Ab 2030 sollte das Renteneintrittsalter an die Lebenserwartung gekoppelt werden und zwar – wie der Münchener Rentenexperte Axel Börsch-Supan vorschlägt – in einem Verhältnis von zwei zu eins. Eine um zwölf Monate gestiegene Lebenserwartung würde demnach das gesetzliche Renteneintrittsalter um acht Monate erhöhen. Dann verlängert sich das Arbeitsleben um eben diese acht Monate – die Zeit des Ruhestands aber ebenfalls um vier Monate. So bliebe auch die Relation von Erwerbsphase zu Rentenphase gewahrt, der Beitragssatz ließe sich bis 2060 stabil bei ungefähr 22 Prozent halten, und das Rentenniveau wäre sogar einen Prozentpunkt höher als nach der heutigen Regelung.
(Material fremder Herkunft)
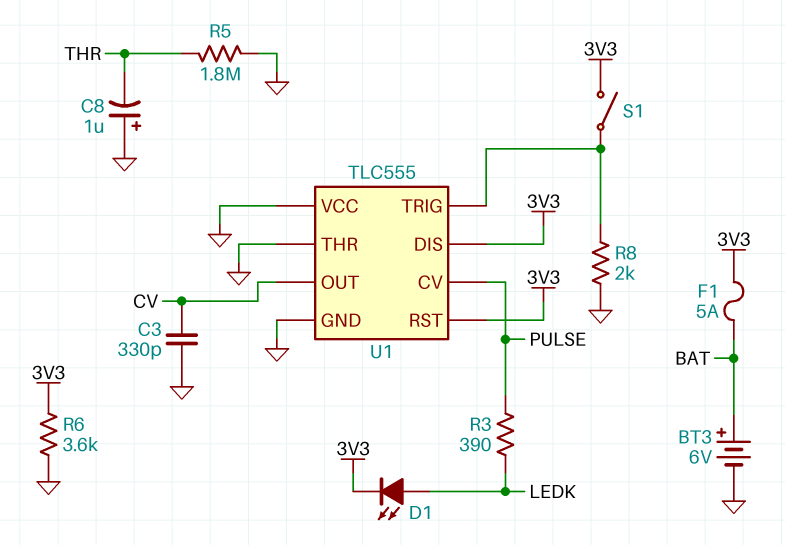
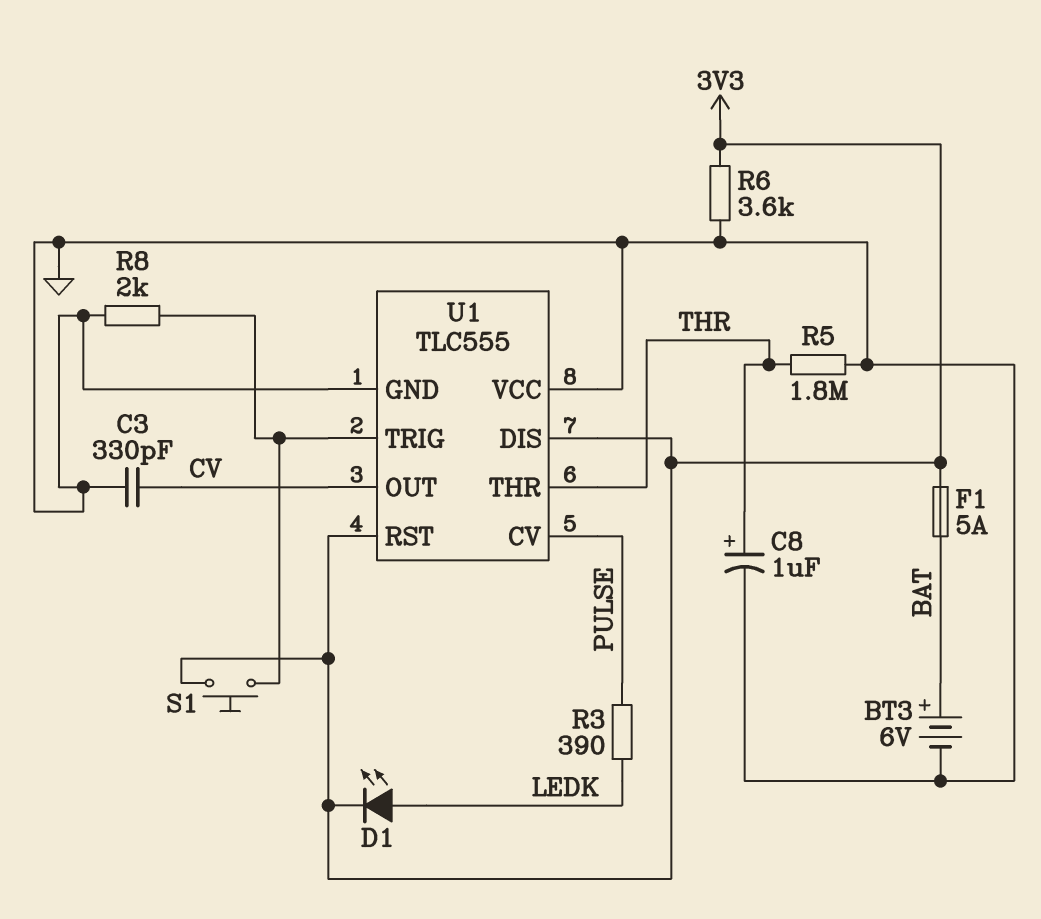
C8: 1uF (plus GND, minus THR) -> 1uF (plus THR, minus GND)
S1: switch (3V3, U1/TRIG) -> button (3V3, U1/TRIG)
U1 pin THR: GND -> THR

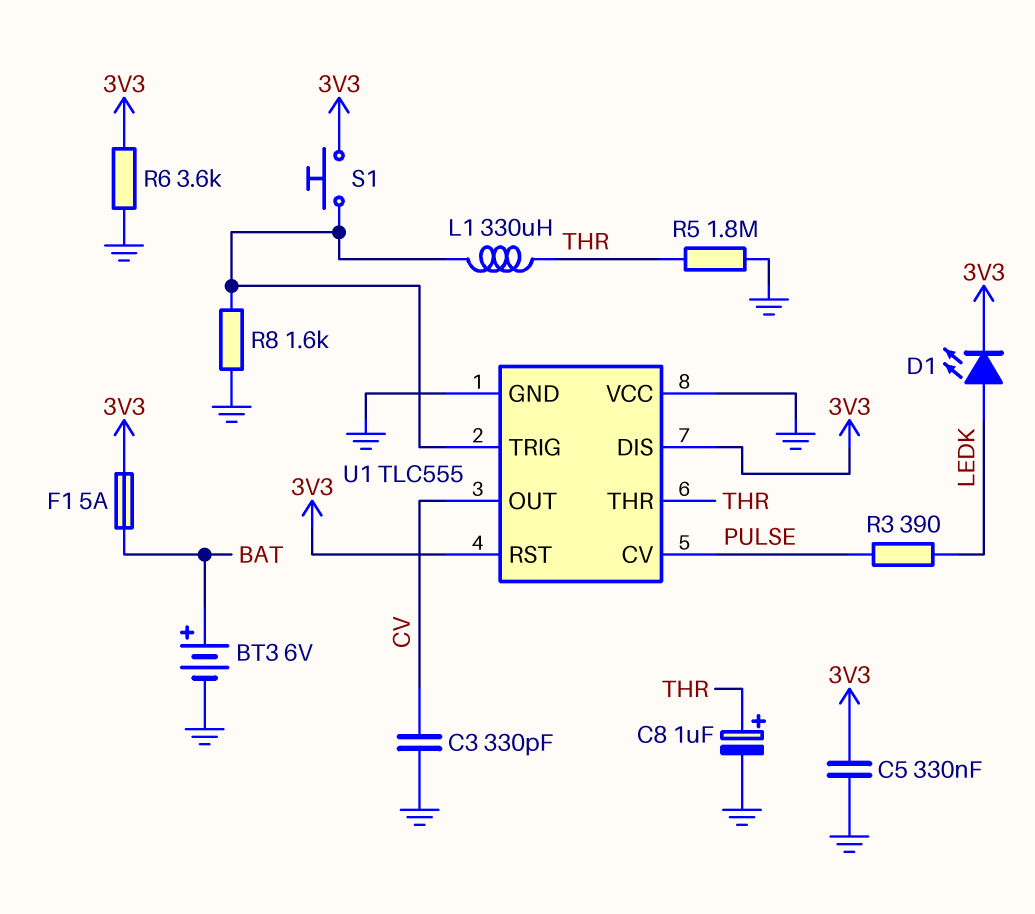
C5: none -> 330nF (3V3, GND)
L1: none -> 330uH (THR, U1/TRIG)
R8: 2k (GND, U1/TRIG) -> 1.6k (GND, U1/TRIG)

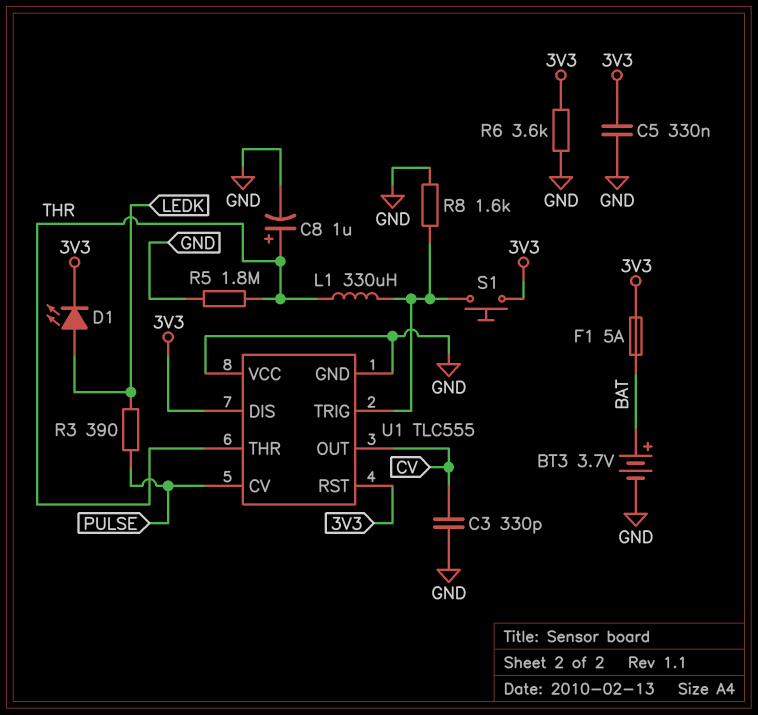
BT3: 6V (plus BAT, minus GND) -> 3.7V (plus BAT, minus GND)

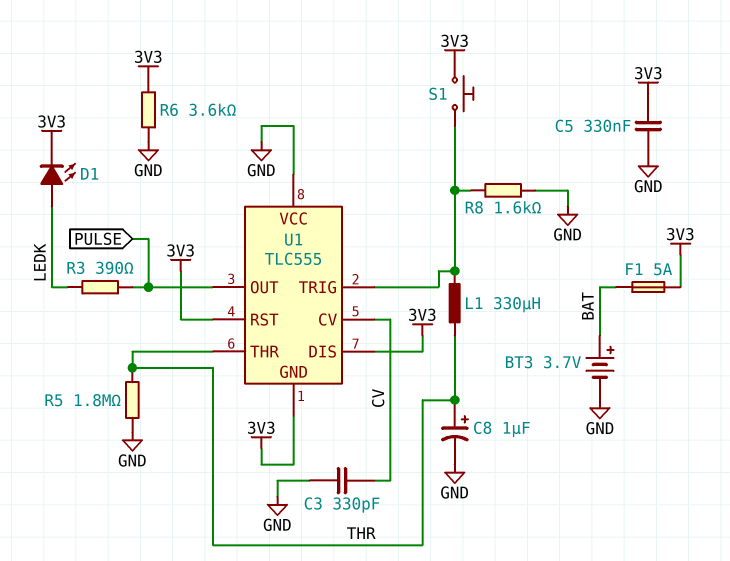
U1 pin CV: PULSE -> CV
U1 pin GND: GND -> 3V3
U1 pin OUT: CV -> PULSE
Nicht vergessen werden dürfen bei dieser Anpassung allerdings die Erwerbsminderungsrenten: Die sogenannte „Zurechnungszeit“ – ein hypothetischer Rentenbeginn, auf dessen Basis die Erwerbsminderungsrenten kalkuliert werden – muss parallel zum gesetzlichen Renteneintrittsalter heraufgesetzt werden. Andernfalls würden die betroffenen nicht erwerbsfähigen Menschen dauerhaft schlechter gestellt.